Ya al final de la película, hablando con Barbara de los hijos, Primo dice que son monstruos, que ya no sonríen, que desprecian demasiado y aman demasiado, que nunca se sabe si su silencio pretende conmover o asustar. Y concluye que todos son criminales, o que al menos podrían serlo, con un razonamiento tomado de Pasolini. Laura y Adelfo llevan indudablemente a cabo una acción terrorista con Primo. Pero el suyo es un terrorismo utópico, que no tiene nada que ver con el italiano. Una vez obtenido de Primo el dinero del rescate, piensan utilizarlo para quitarle la fábrica al patrón y transformarla en una cooperativa. Se trata de un ideal propio del ‘68, pero la fantasía de los jóvenes terroristas debería alimentarse de ideales así. Quiero decir que el terrorismo me parece algo demasiado serio para dejarlo en manos de los terroristas. Me parecía imposible hacer una película sobre la Italia actual que no fuera también una película sobre el terrorismo. Porque el terrorismo, que ha fracasado como movimiento de masas, ha tenido sin embargo un extraordinario éxito en la transformación sociocultural, modificando las relaciones psicológicas entre las personas (para no hablar de los medios de comunicación, que en vez de informar, no hacen más que “aterrorizar” para vender más).
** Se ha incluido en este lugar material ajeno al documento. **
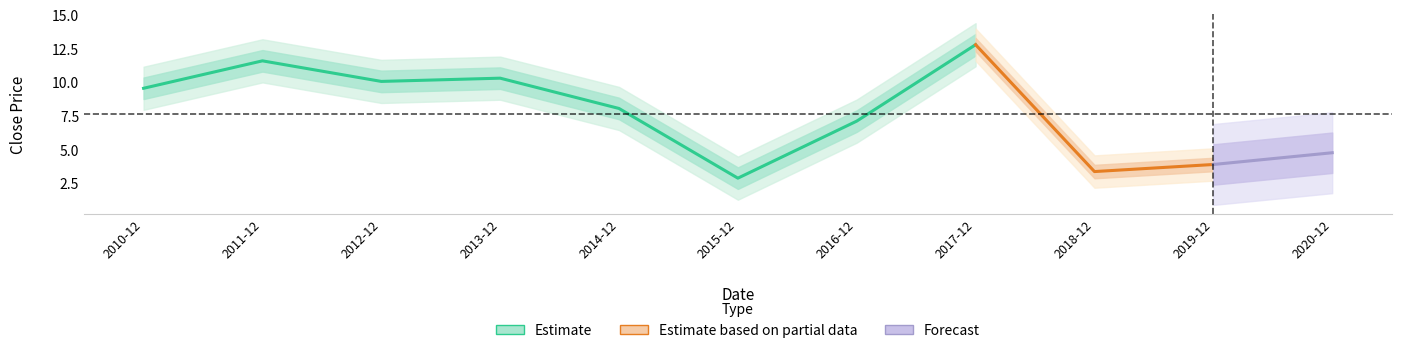

Which label corresponds to the smallest value in the chart?

2015-12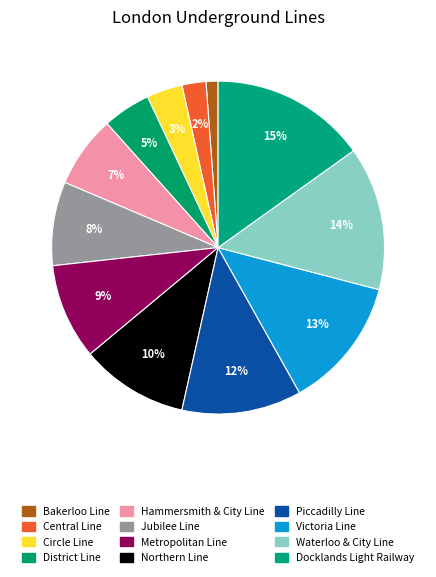

Does Hammersmith & City Line represent more than half of the total?

No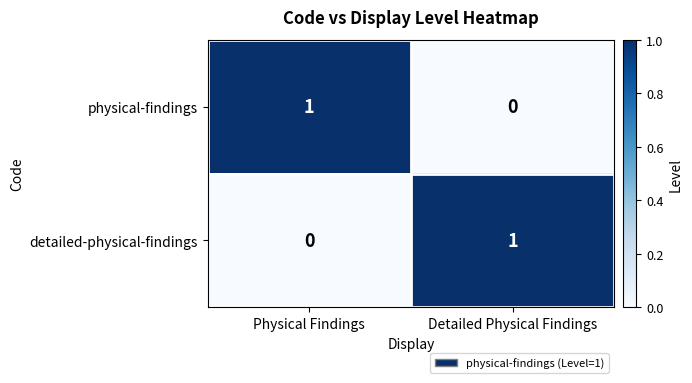

Is the value of physical-findings at Detailed Physical Findings greater than the value of detailed-physical-findings at Detailed Physical Findings?

No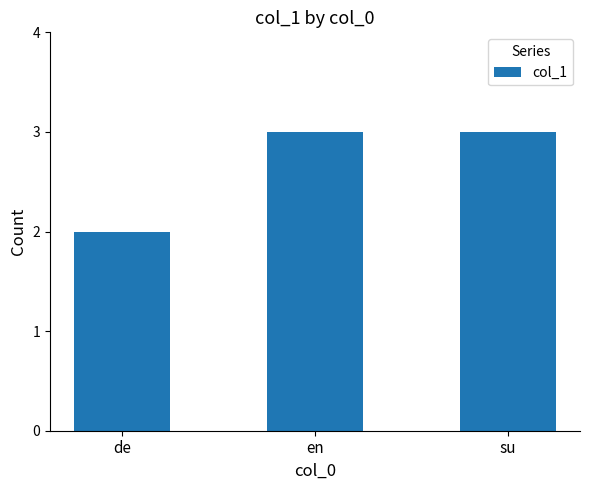

What is the label of the 3rd bar from the left?

su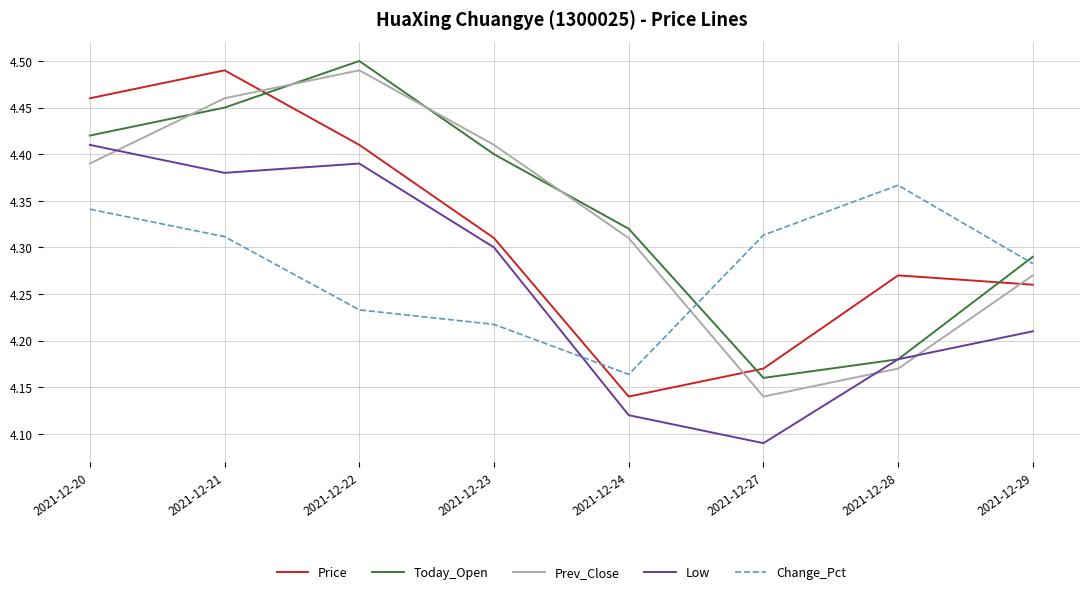

At which category does Low reach its first local valley?

2021-12-21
Cuando escribí el guión, intentaba contar la historia de un padre que asiste a la muerte de un hijo. No la de un hijo que mata al padre, que por otra parte es la historia de casi todas mis películas. Pero fue imposible: al final el hijo aparecía de nuevo, vivo, y el padre moría atropellado por un camión. En ese momento se oía en off la voz del padre muerto, que decía: “Les dejo la tarea de resolver el enigma de mi hijo Giovanni, secuestrado, muerto y resucitado”. Rodé este final, rodé otros, pero terminé rechazando todos aquellos en los que el padre moría, como en Ultimo tango, como en La estrategia de la araña o El conformista.
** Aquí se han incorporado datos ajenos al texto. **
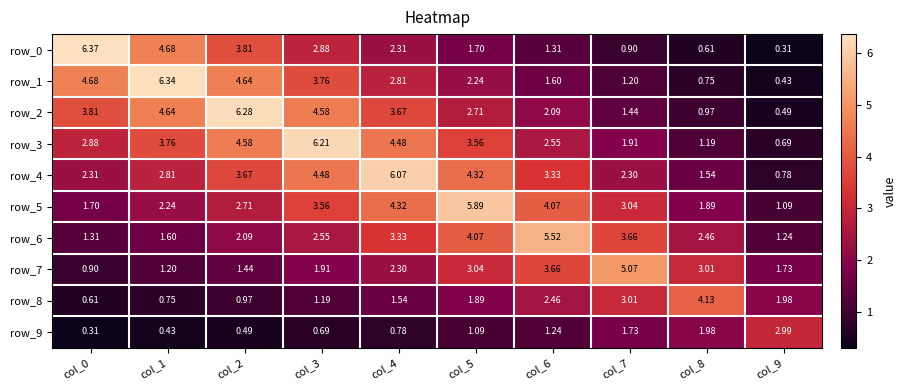

Is the value of row_4 at col_4 greater than the value of row_5 at col_3?

Yes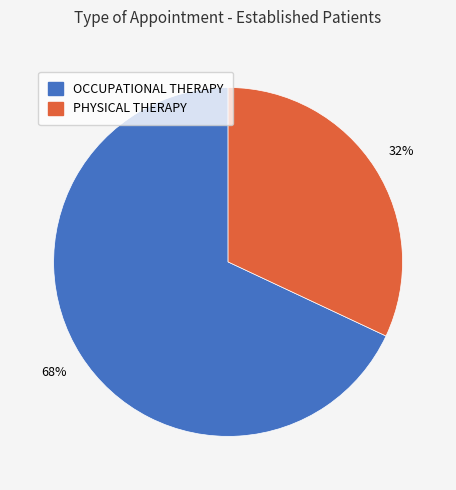

What is the ratio of the value at OCCUPATIONAL THERAPY to the value at PHYSICAL THERAPY?

2.1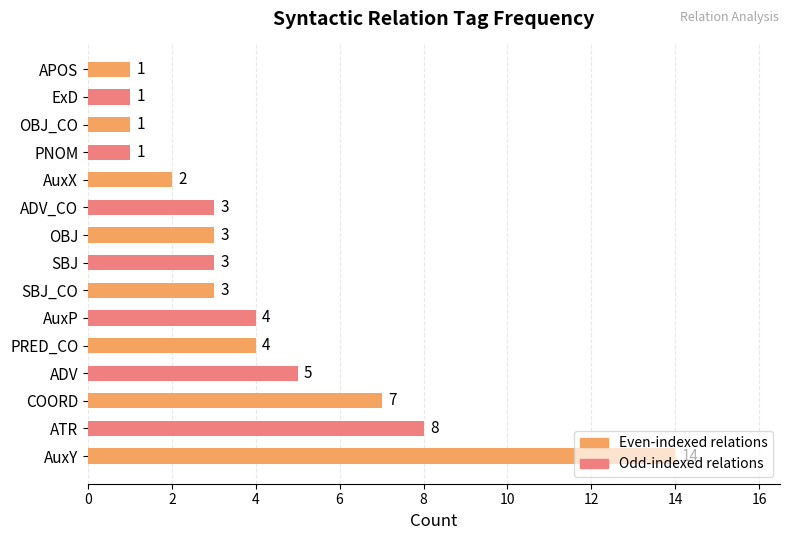

What is the sum of all values?

60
Tengo enormes dificultades con los finales, porque cuando trabajo en una película nunca querría terminarla. Mis guiones culminan siempre de un modo extraordinariamente preciso; el problema surge en el rodaje, que para míes el momento más pleno y feliz de la realización, a tal punto que voy aplazando continuamente su finalización. Porque, debo confesarlo, todo final me aterroriza.


Testimonio recogido del libro Scene madri de Bernardo Bertolucci, del cinéfilo italiano Enzo Ungari.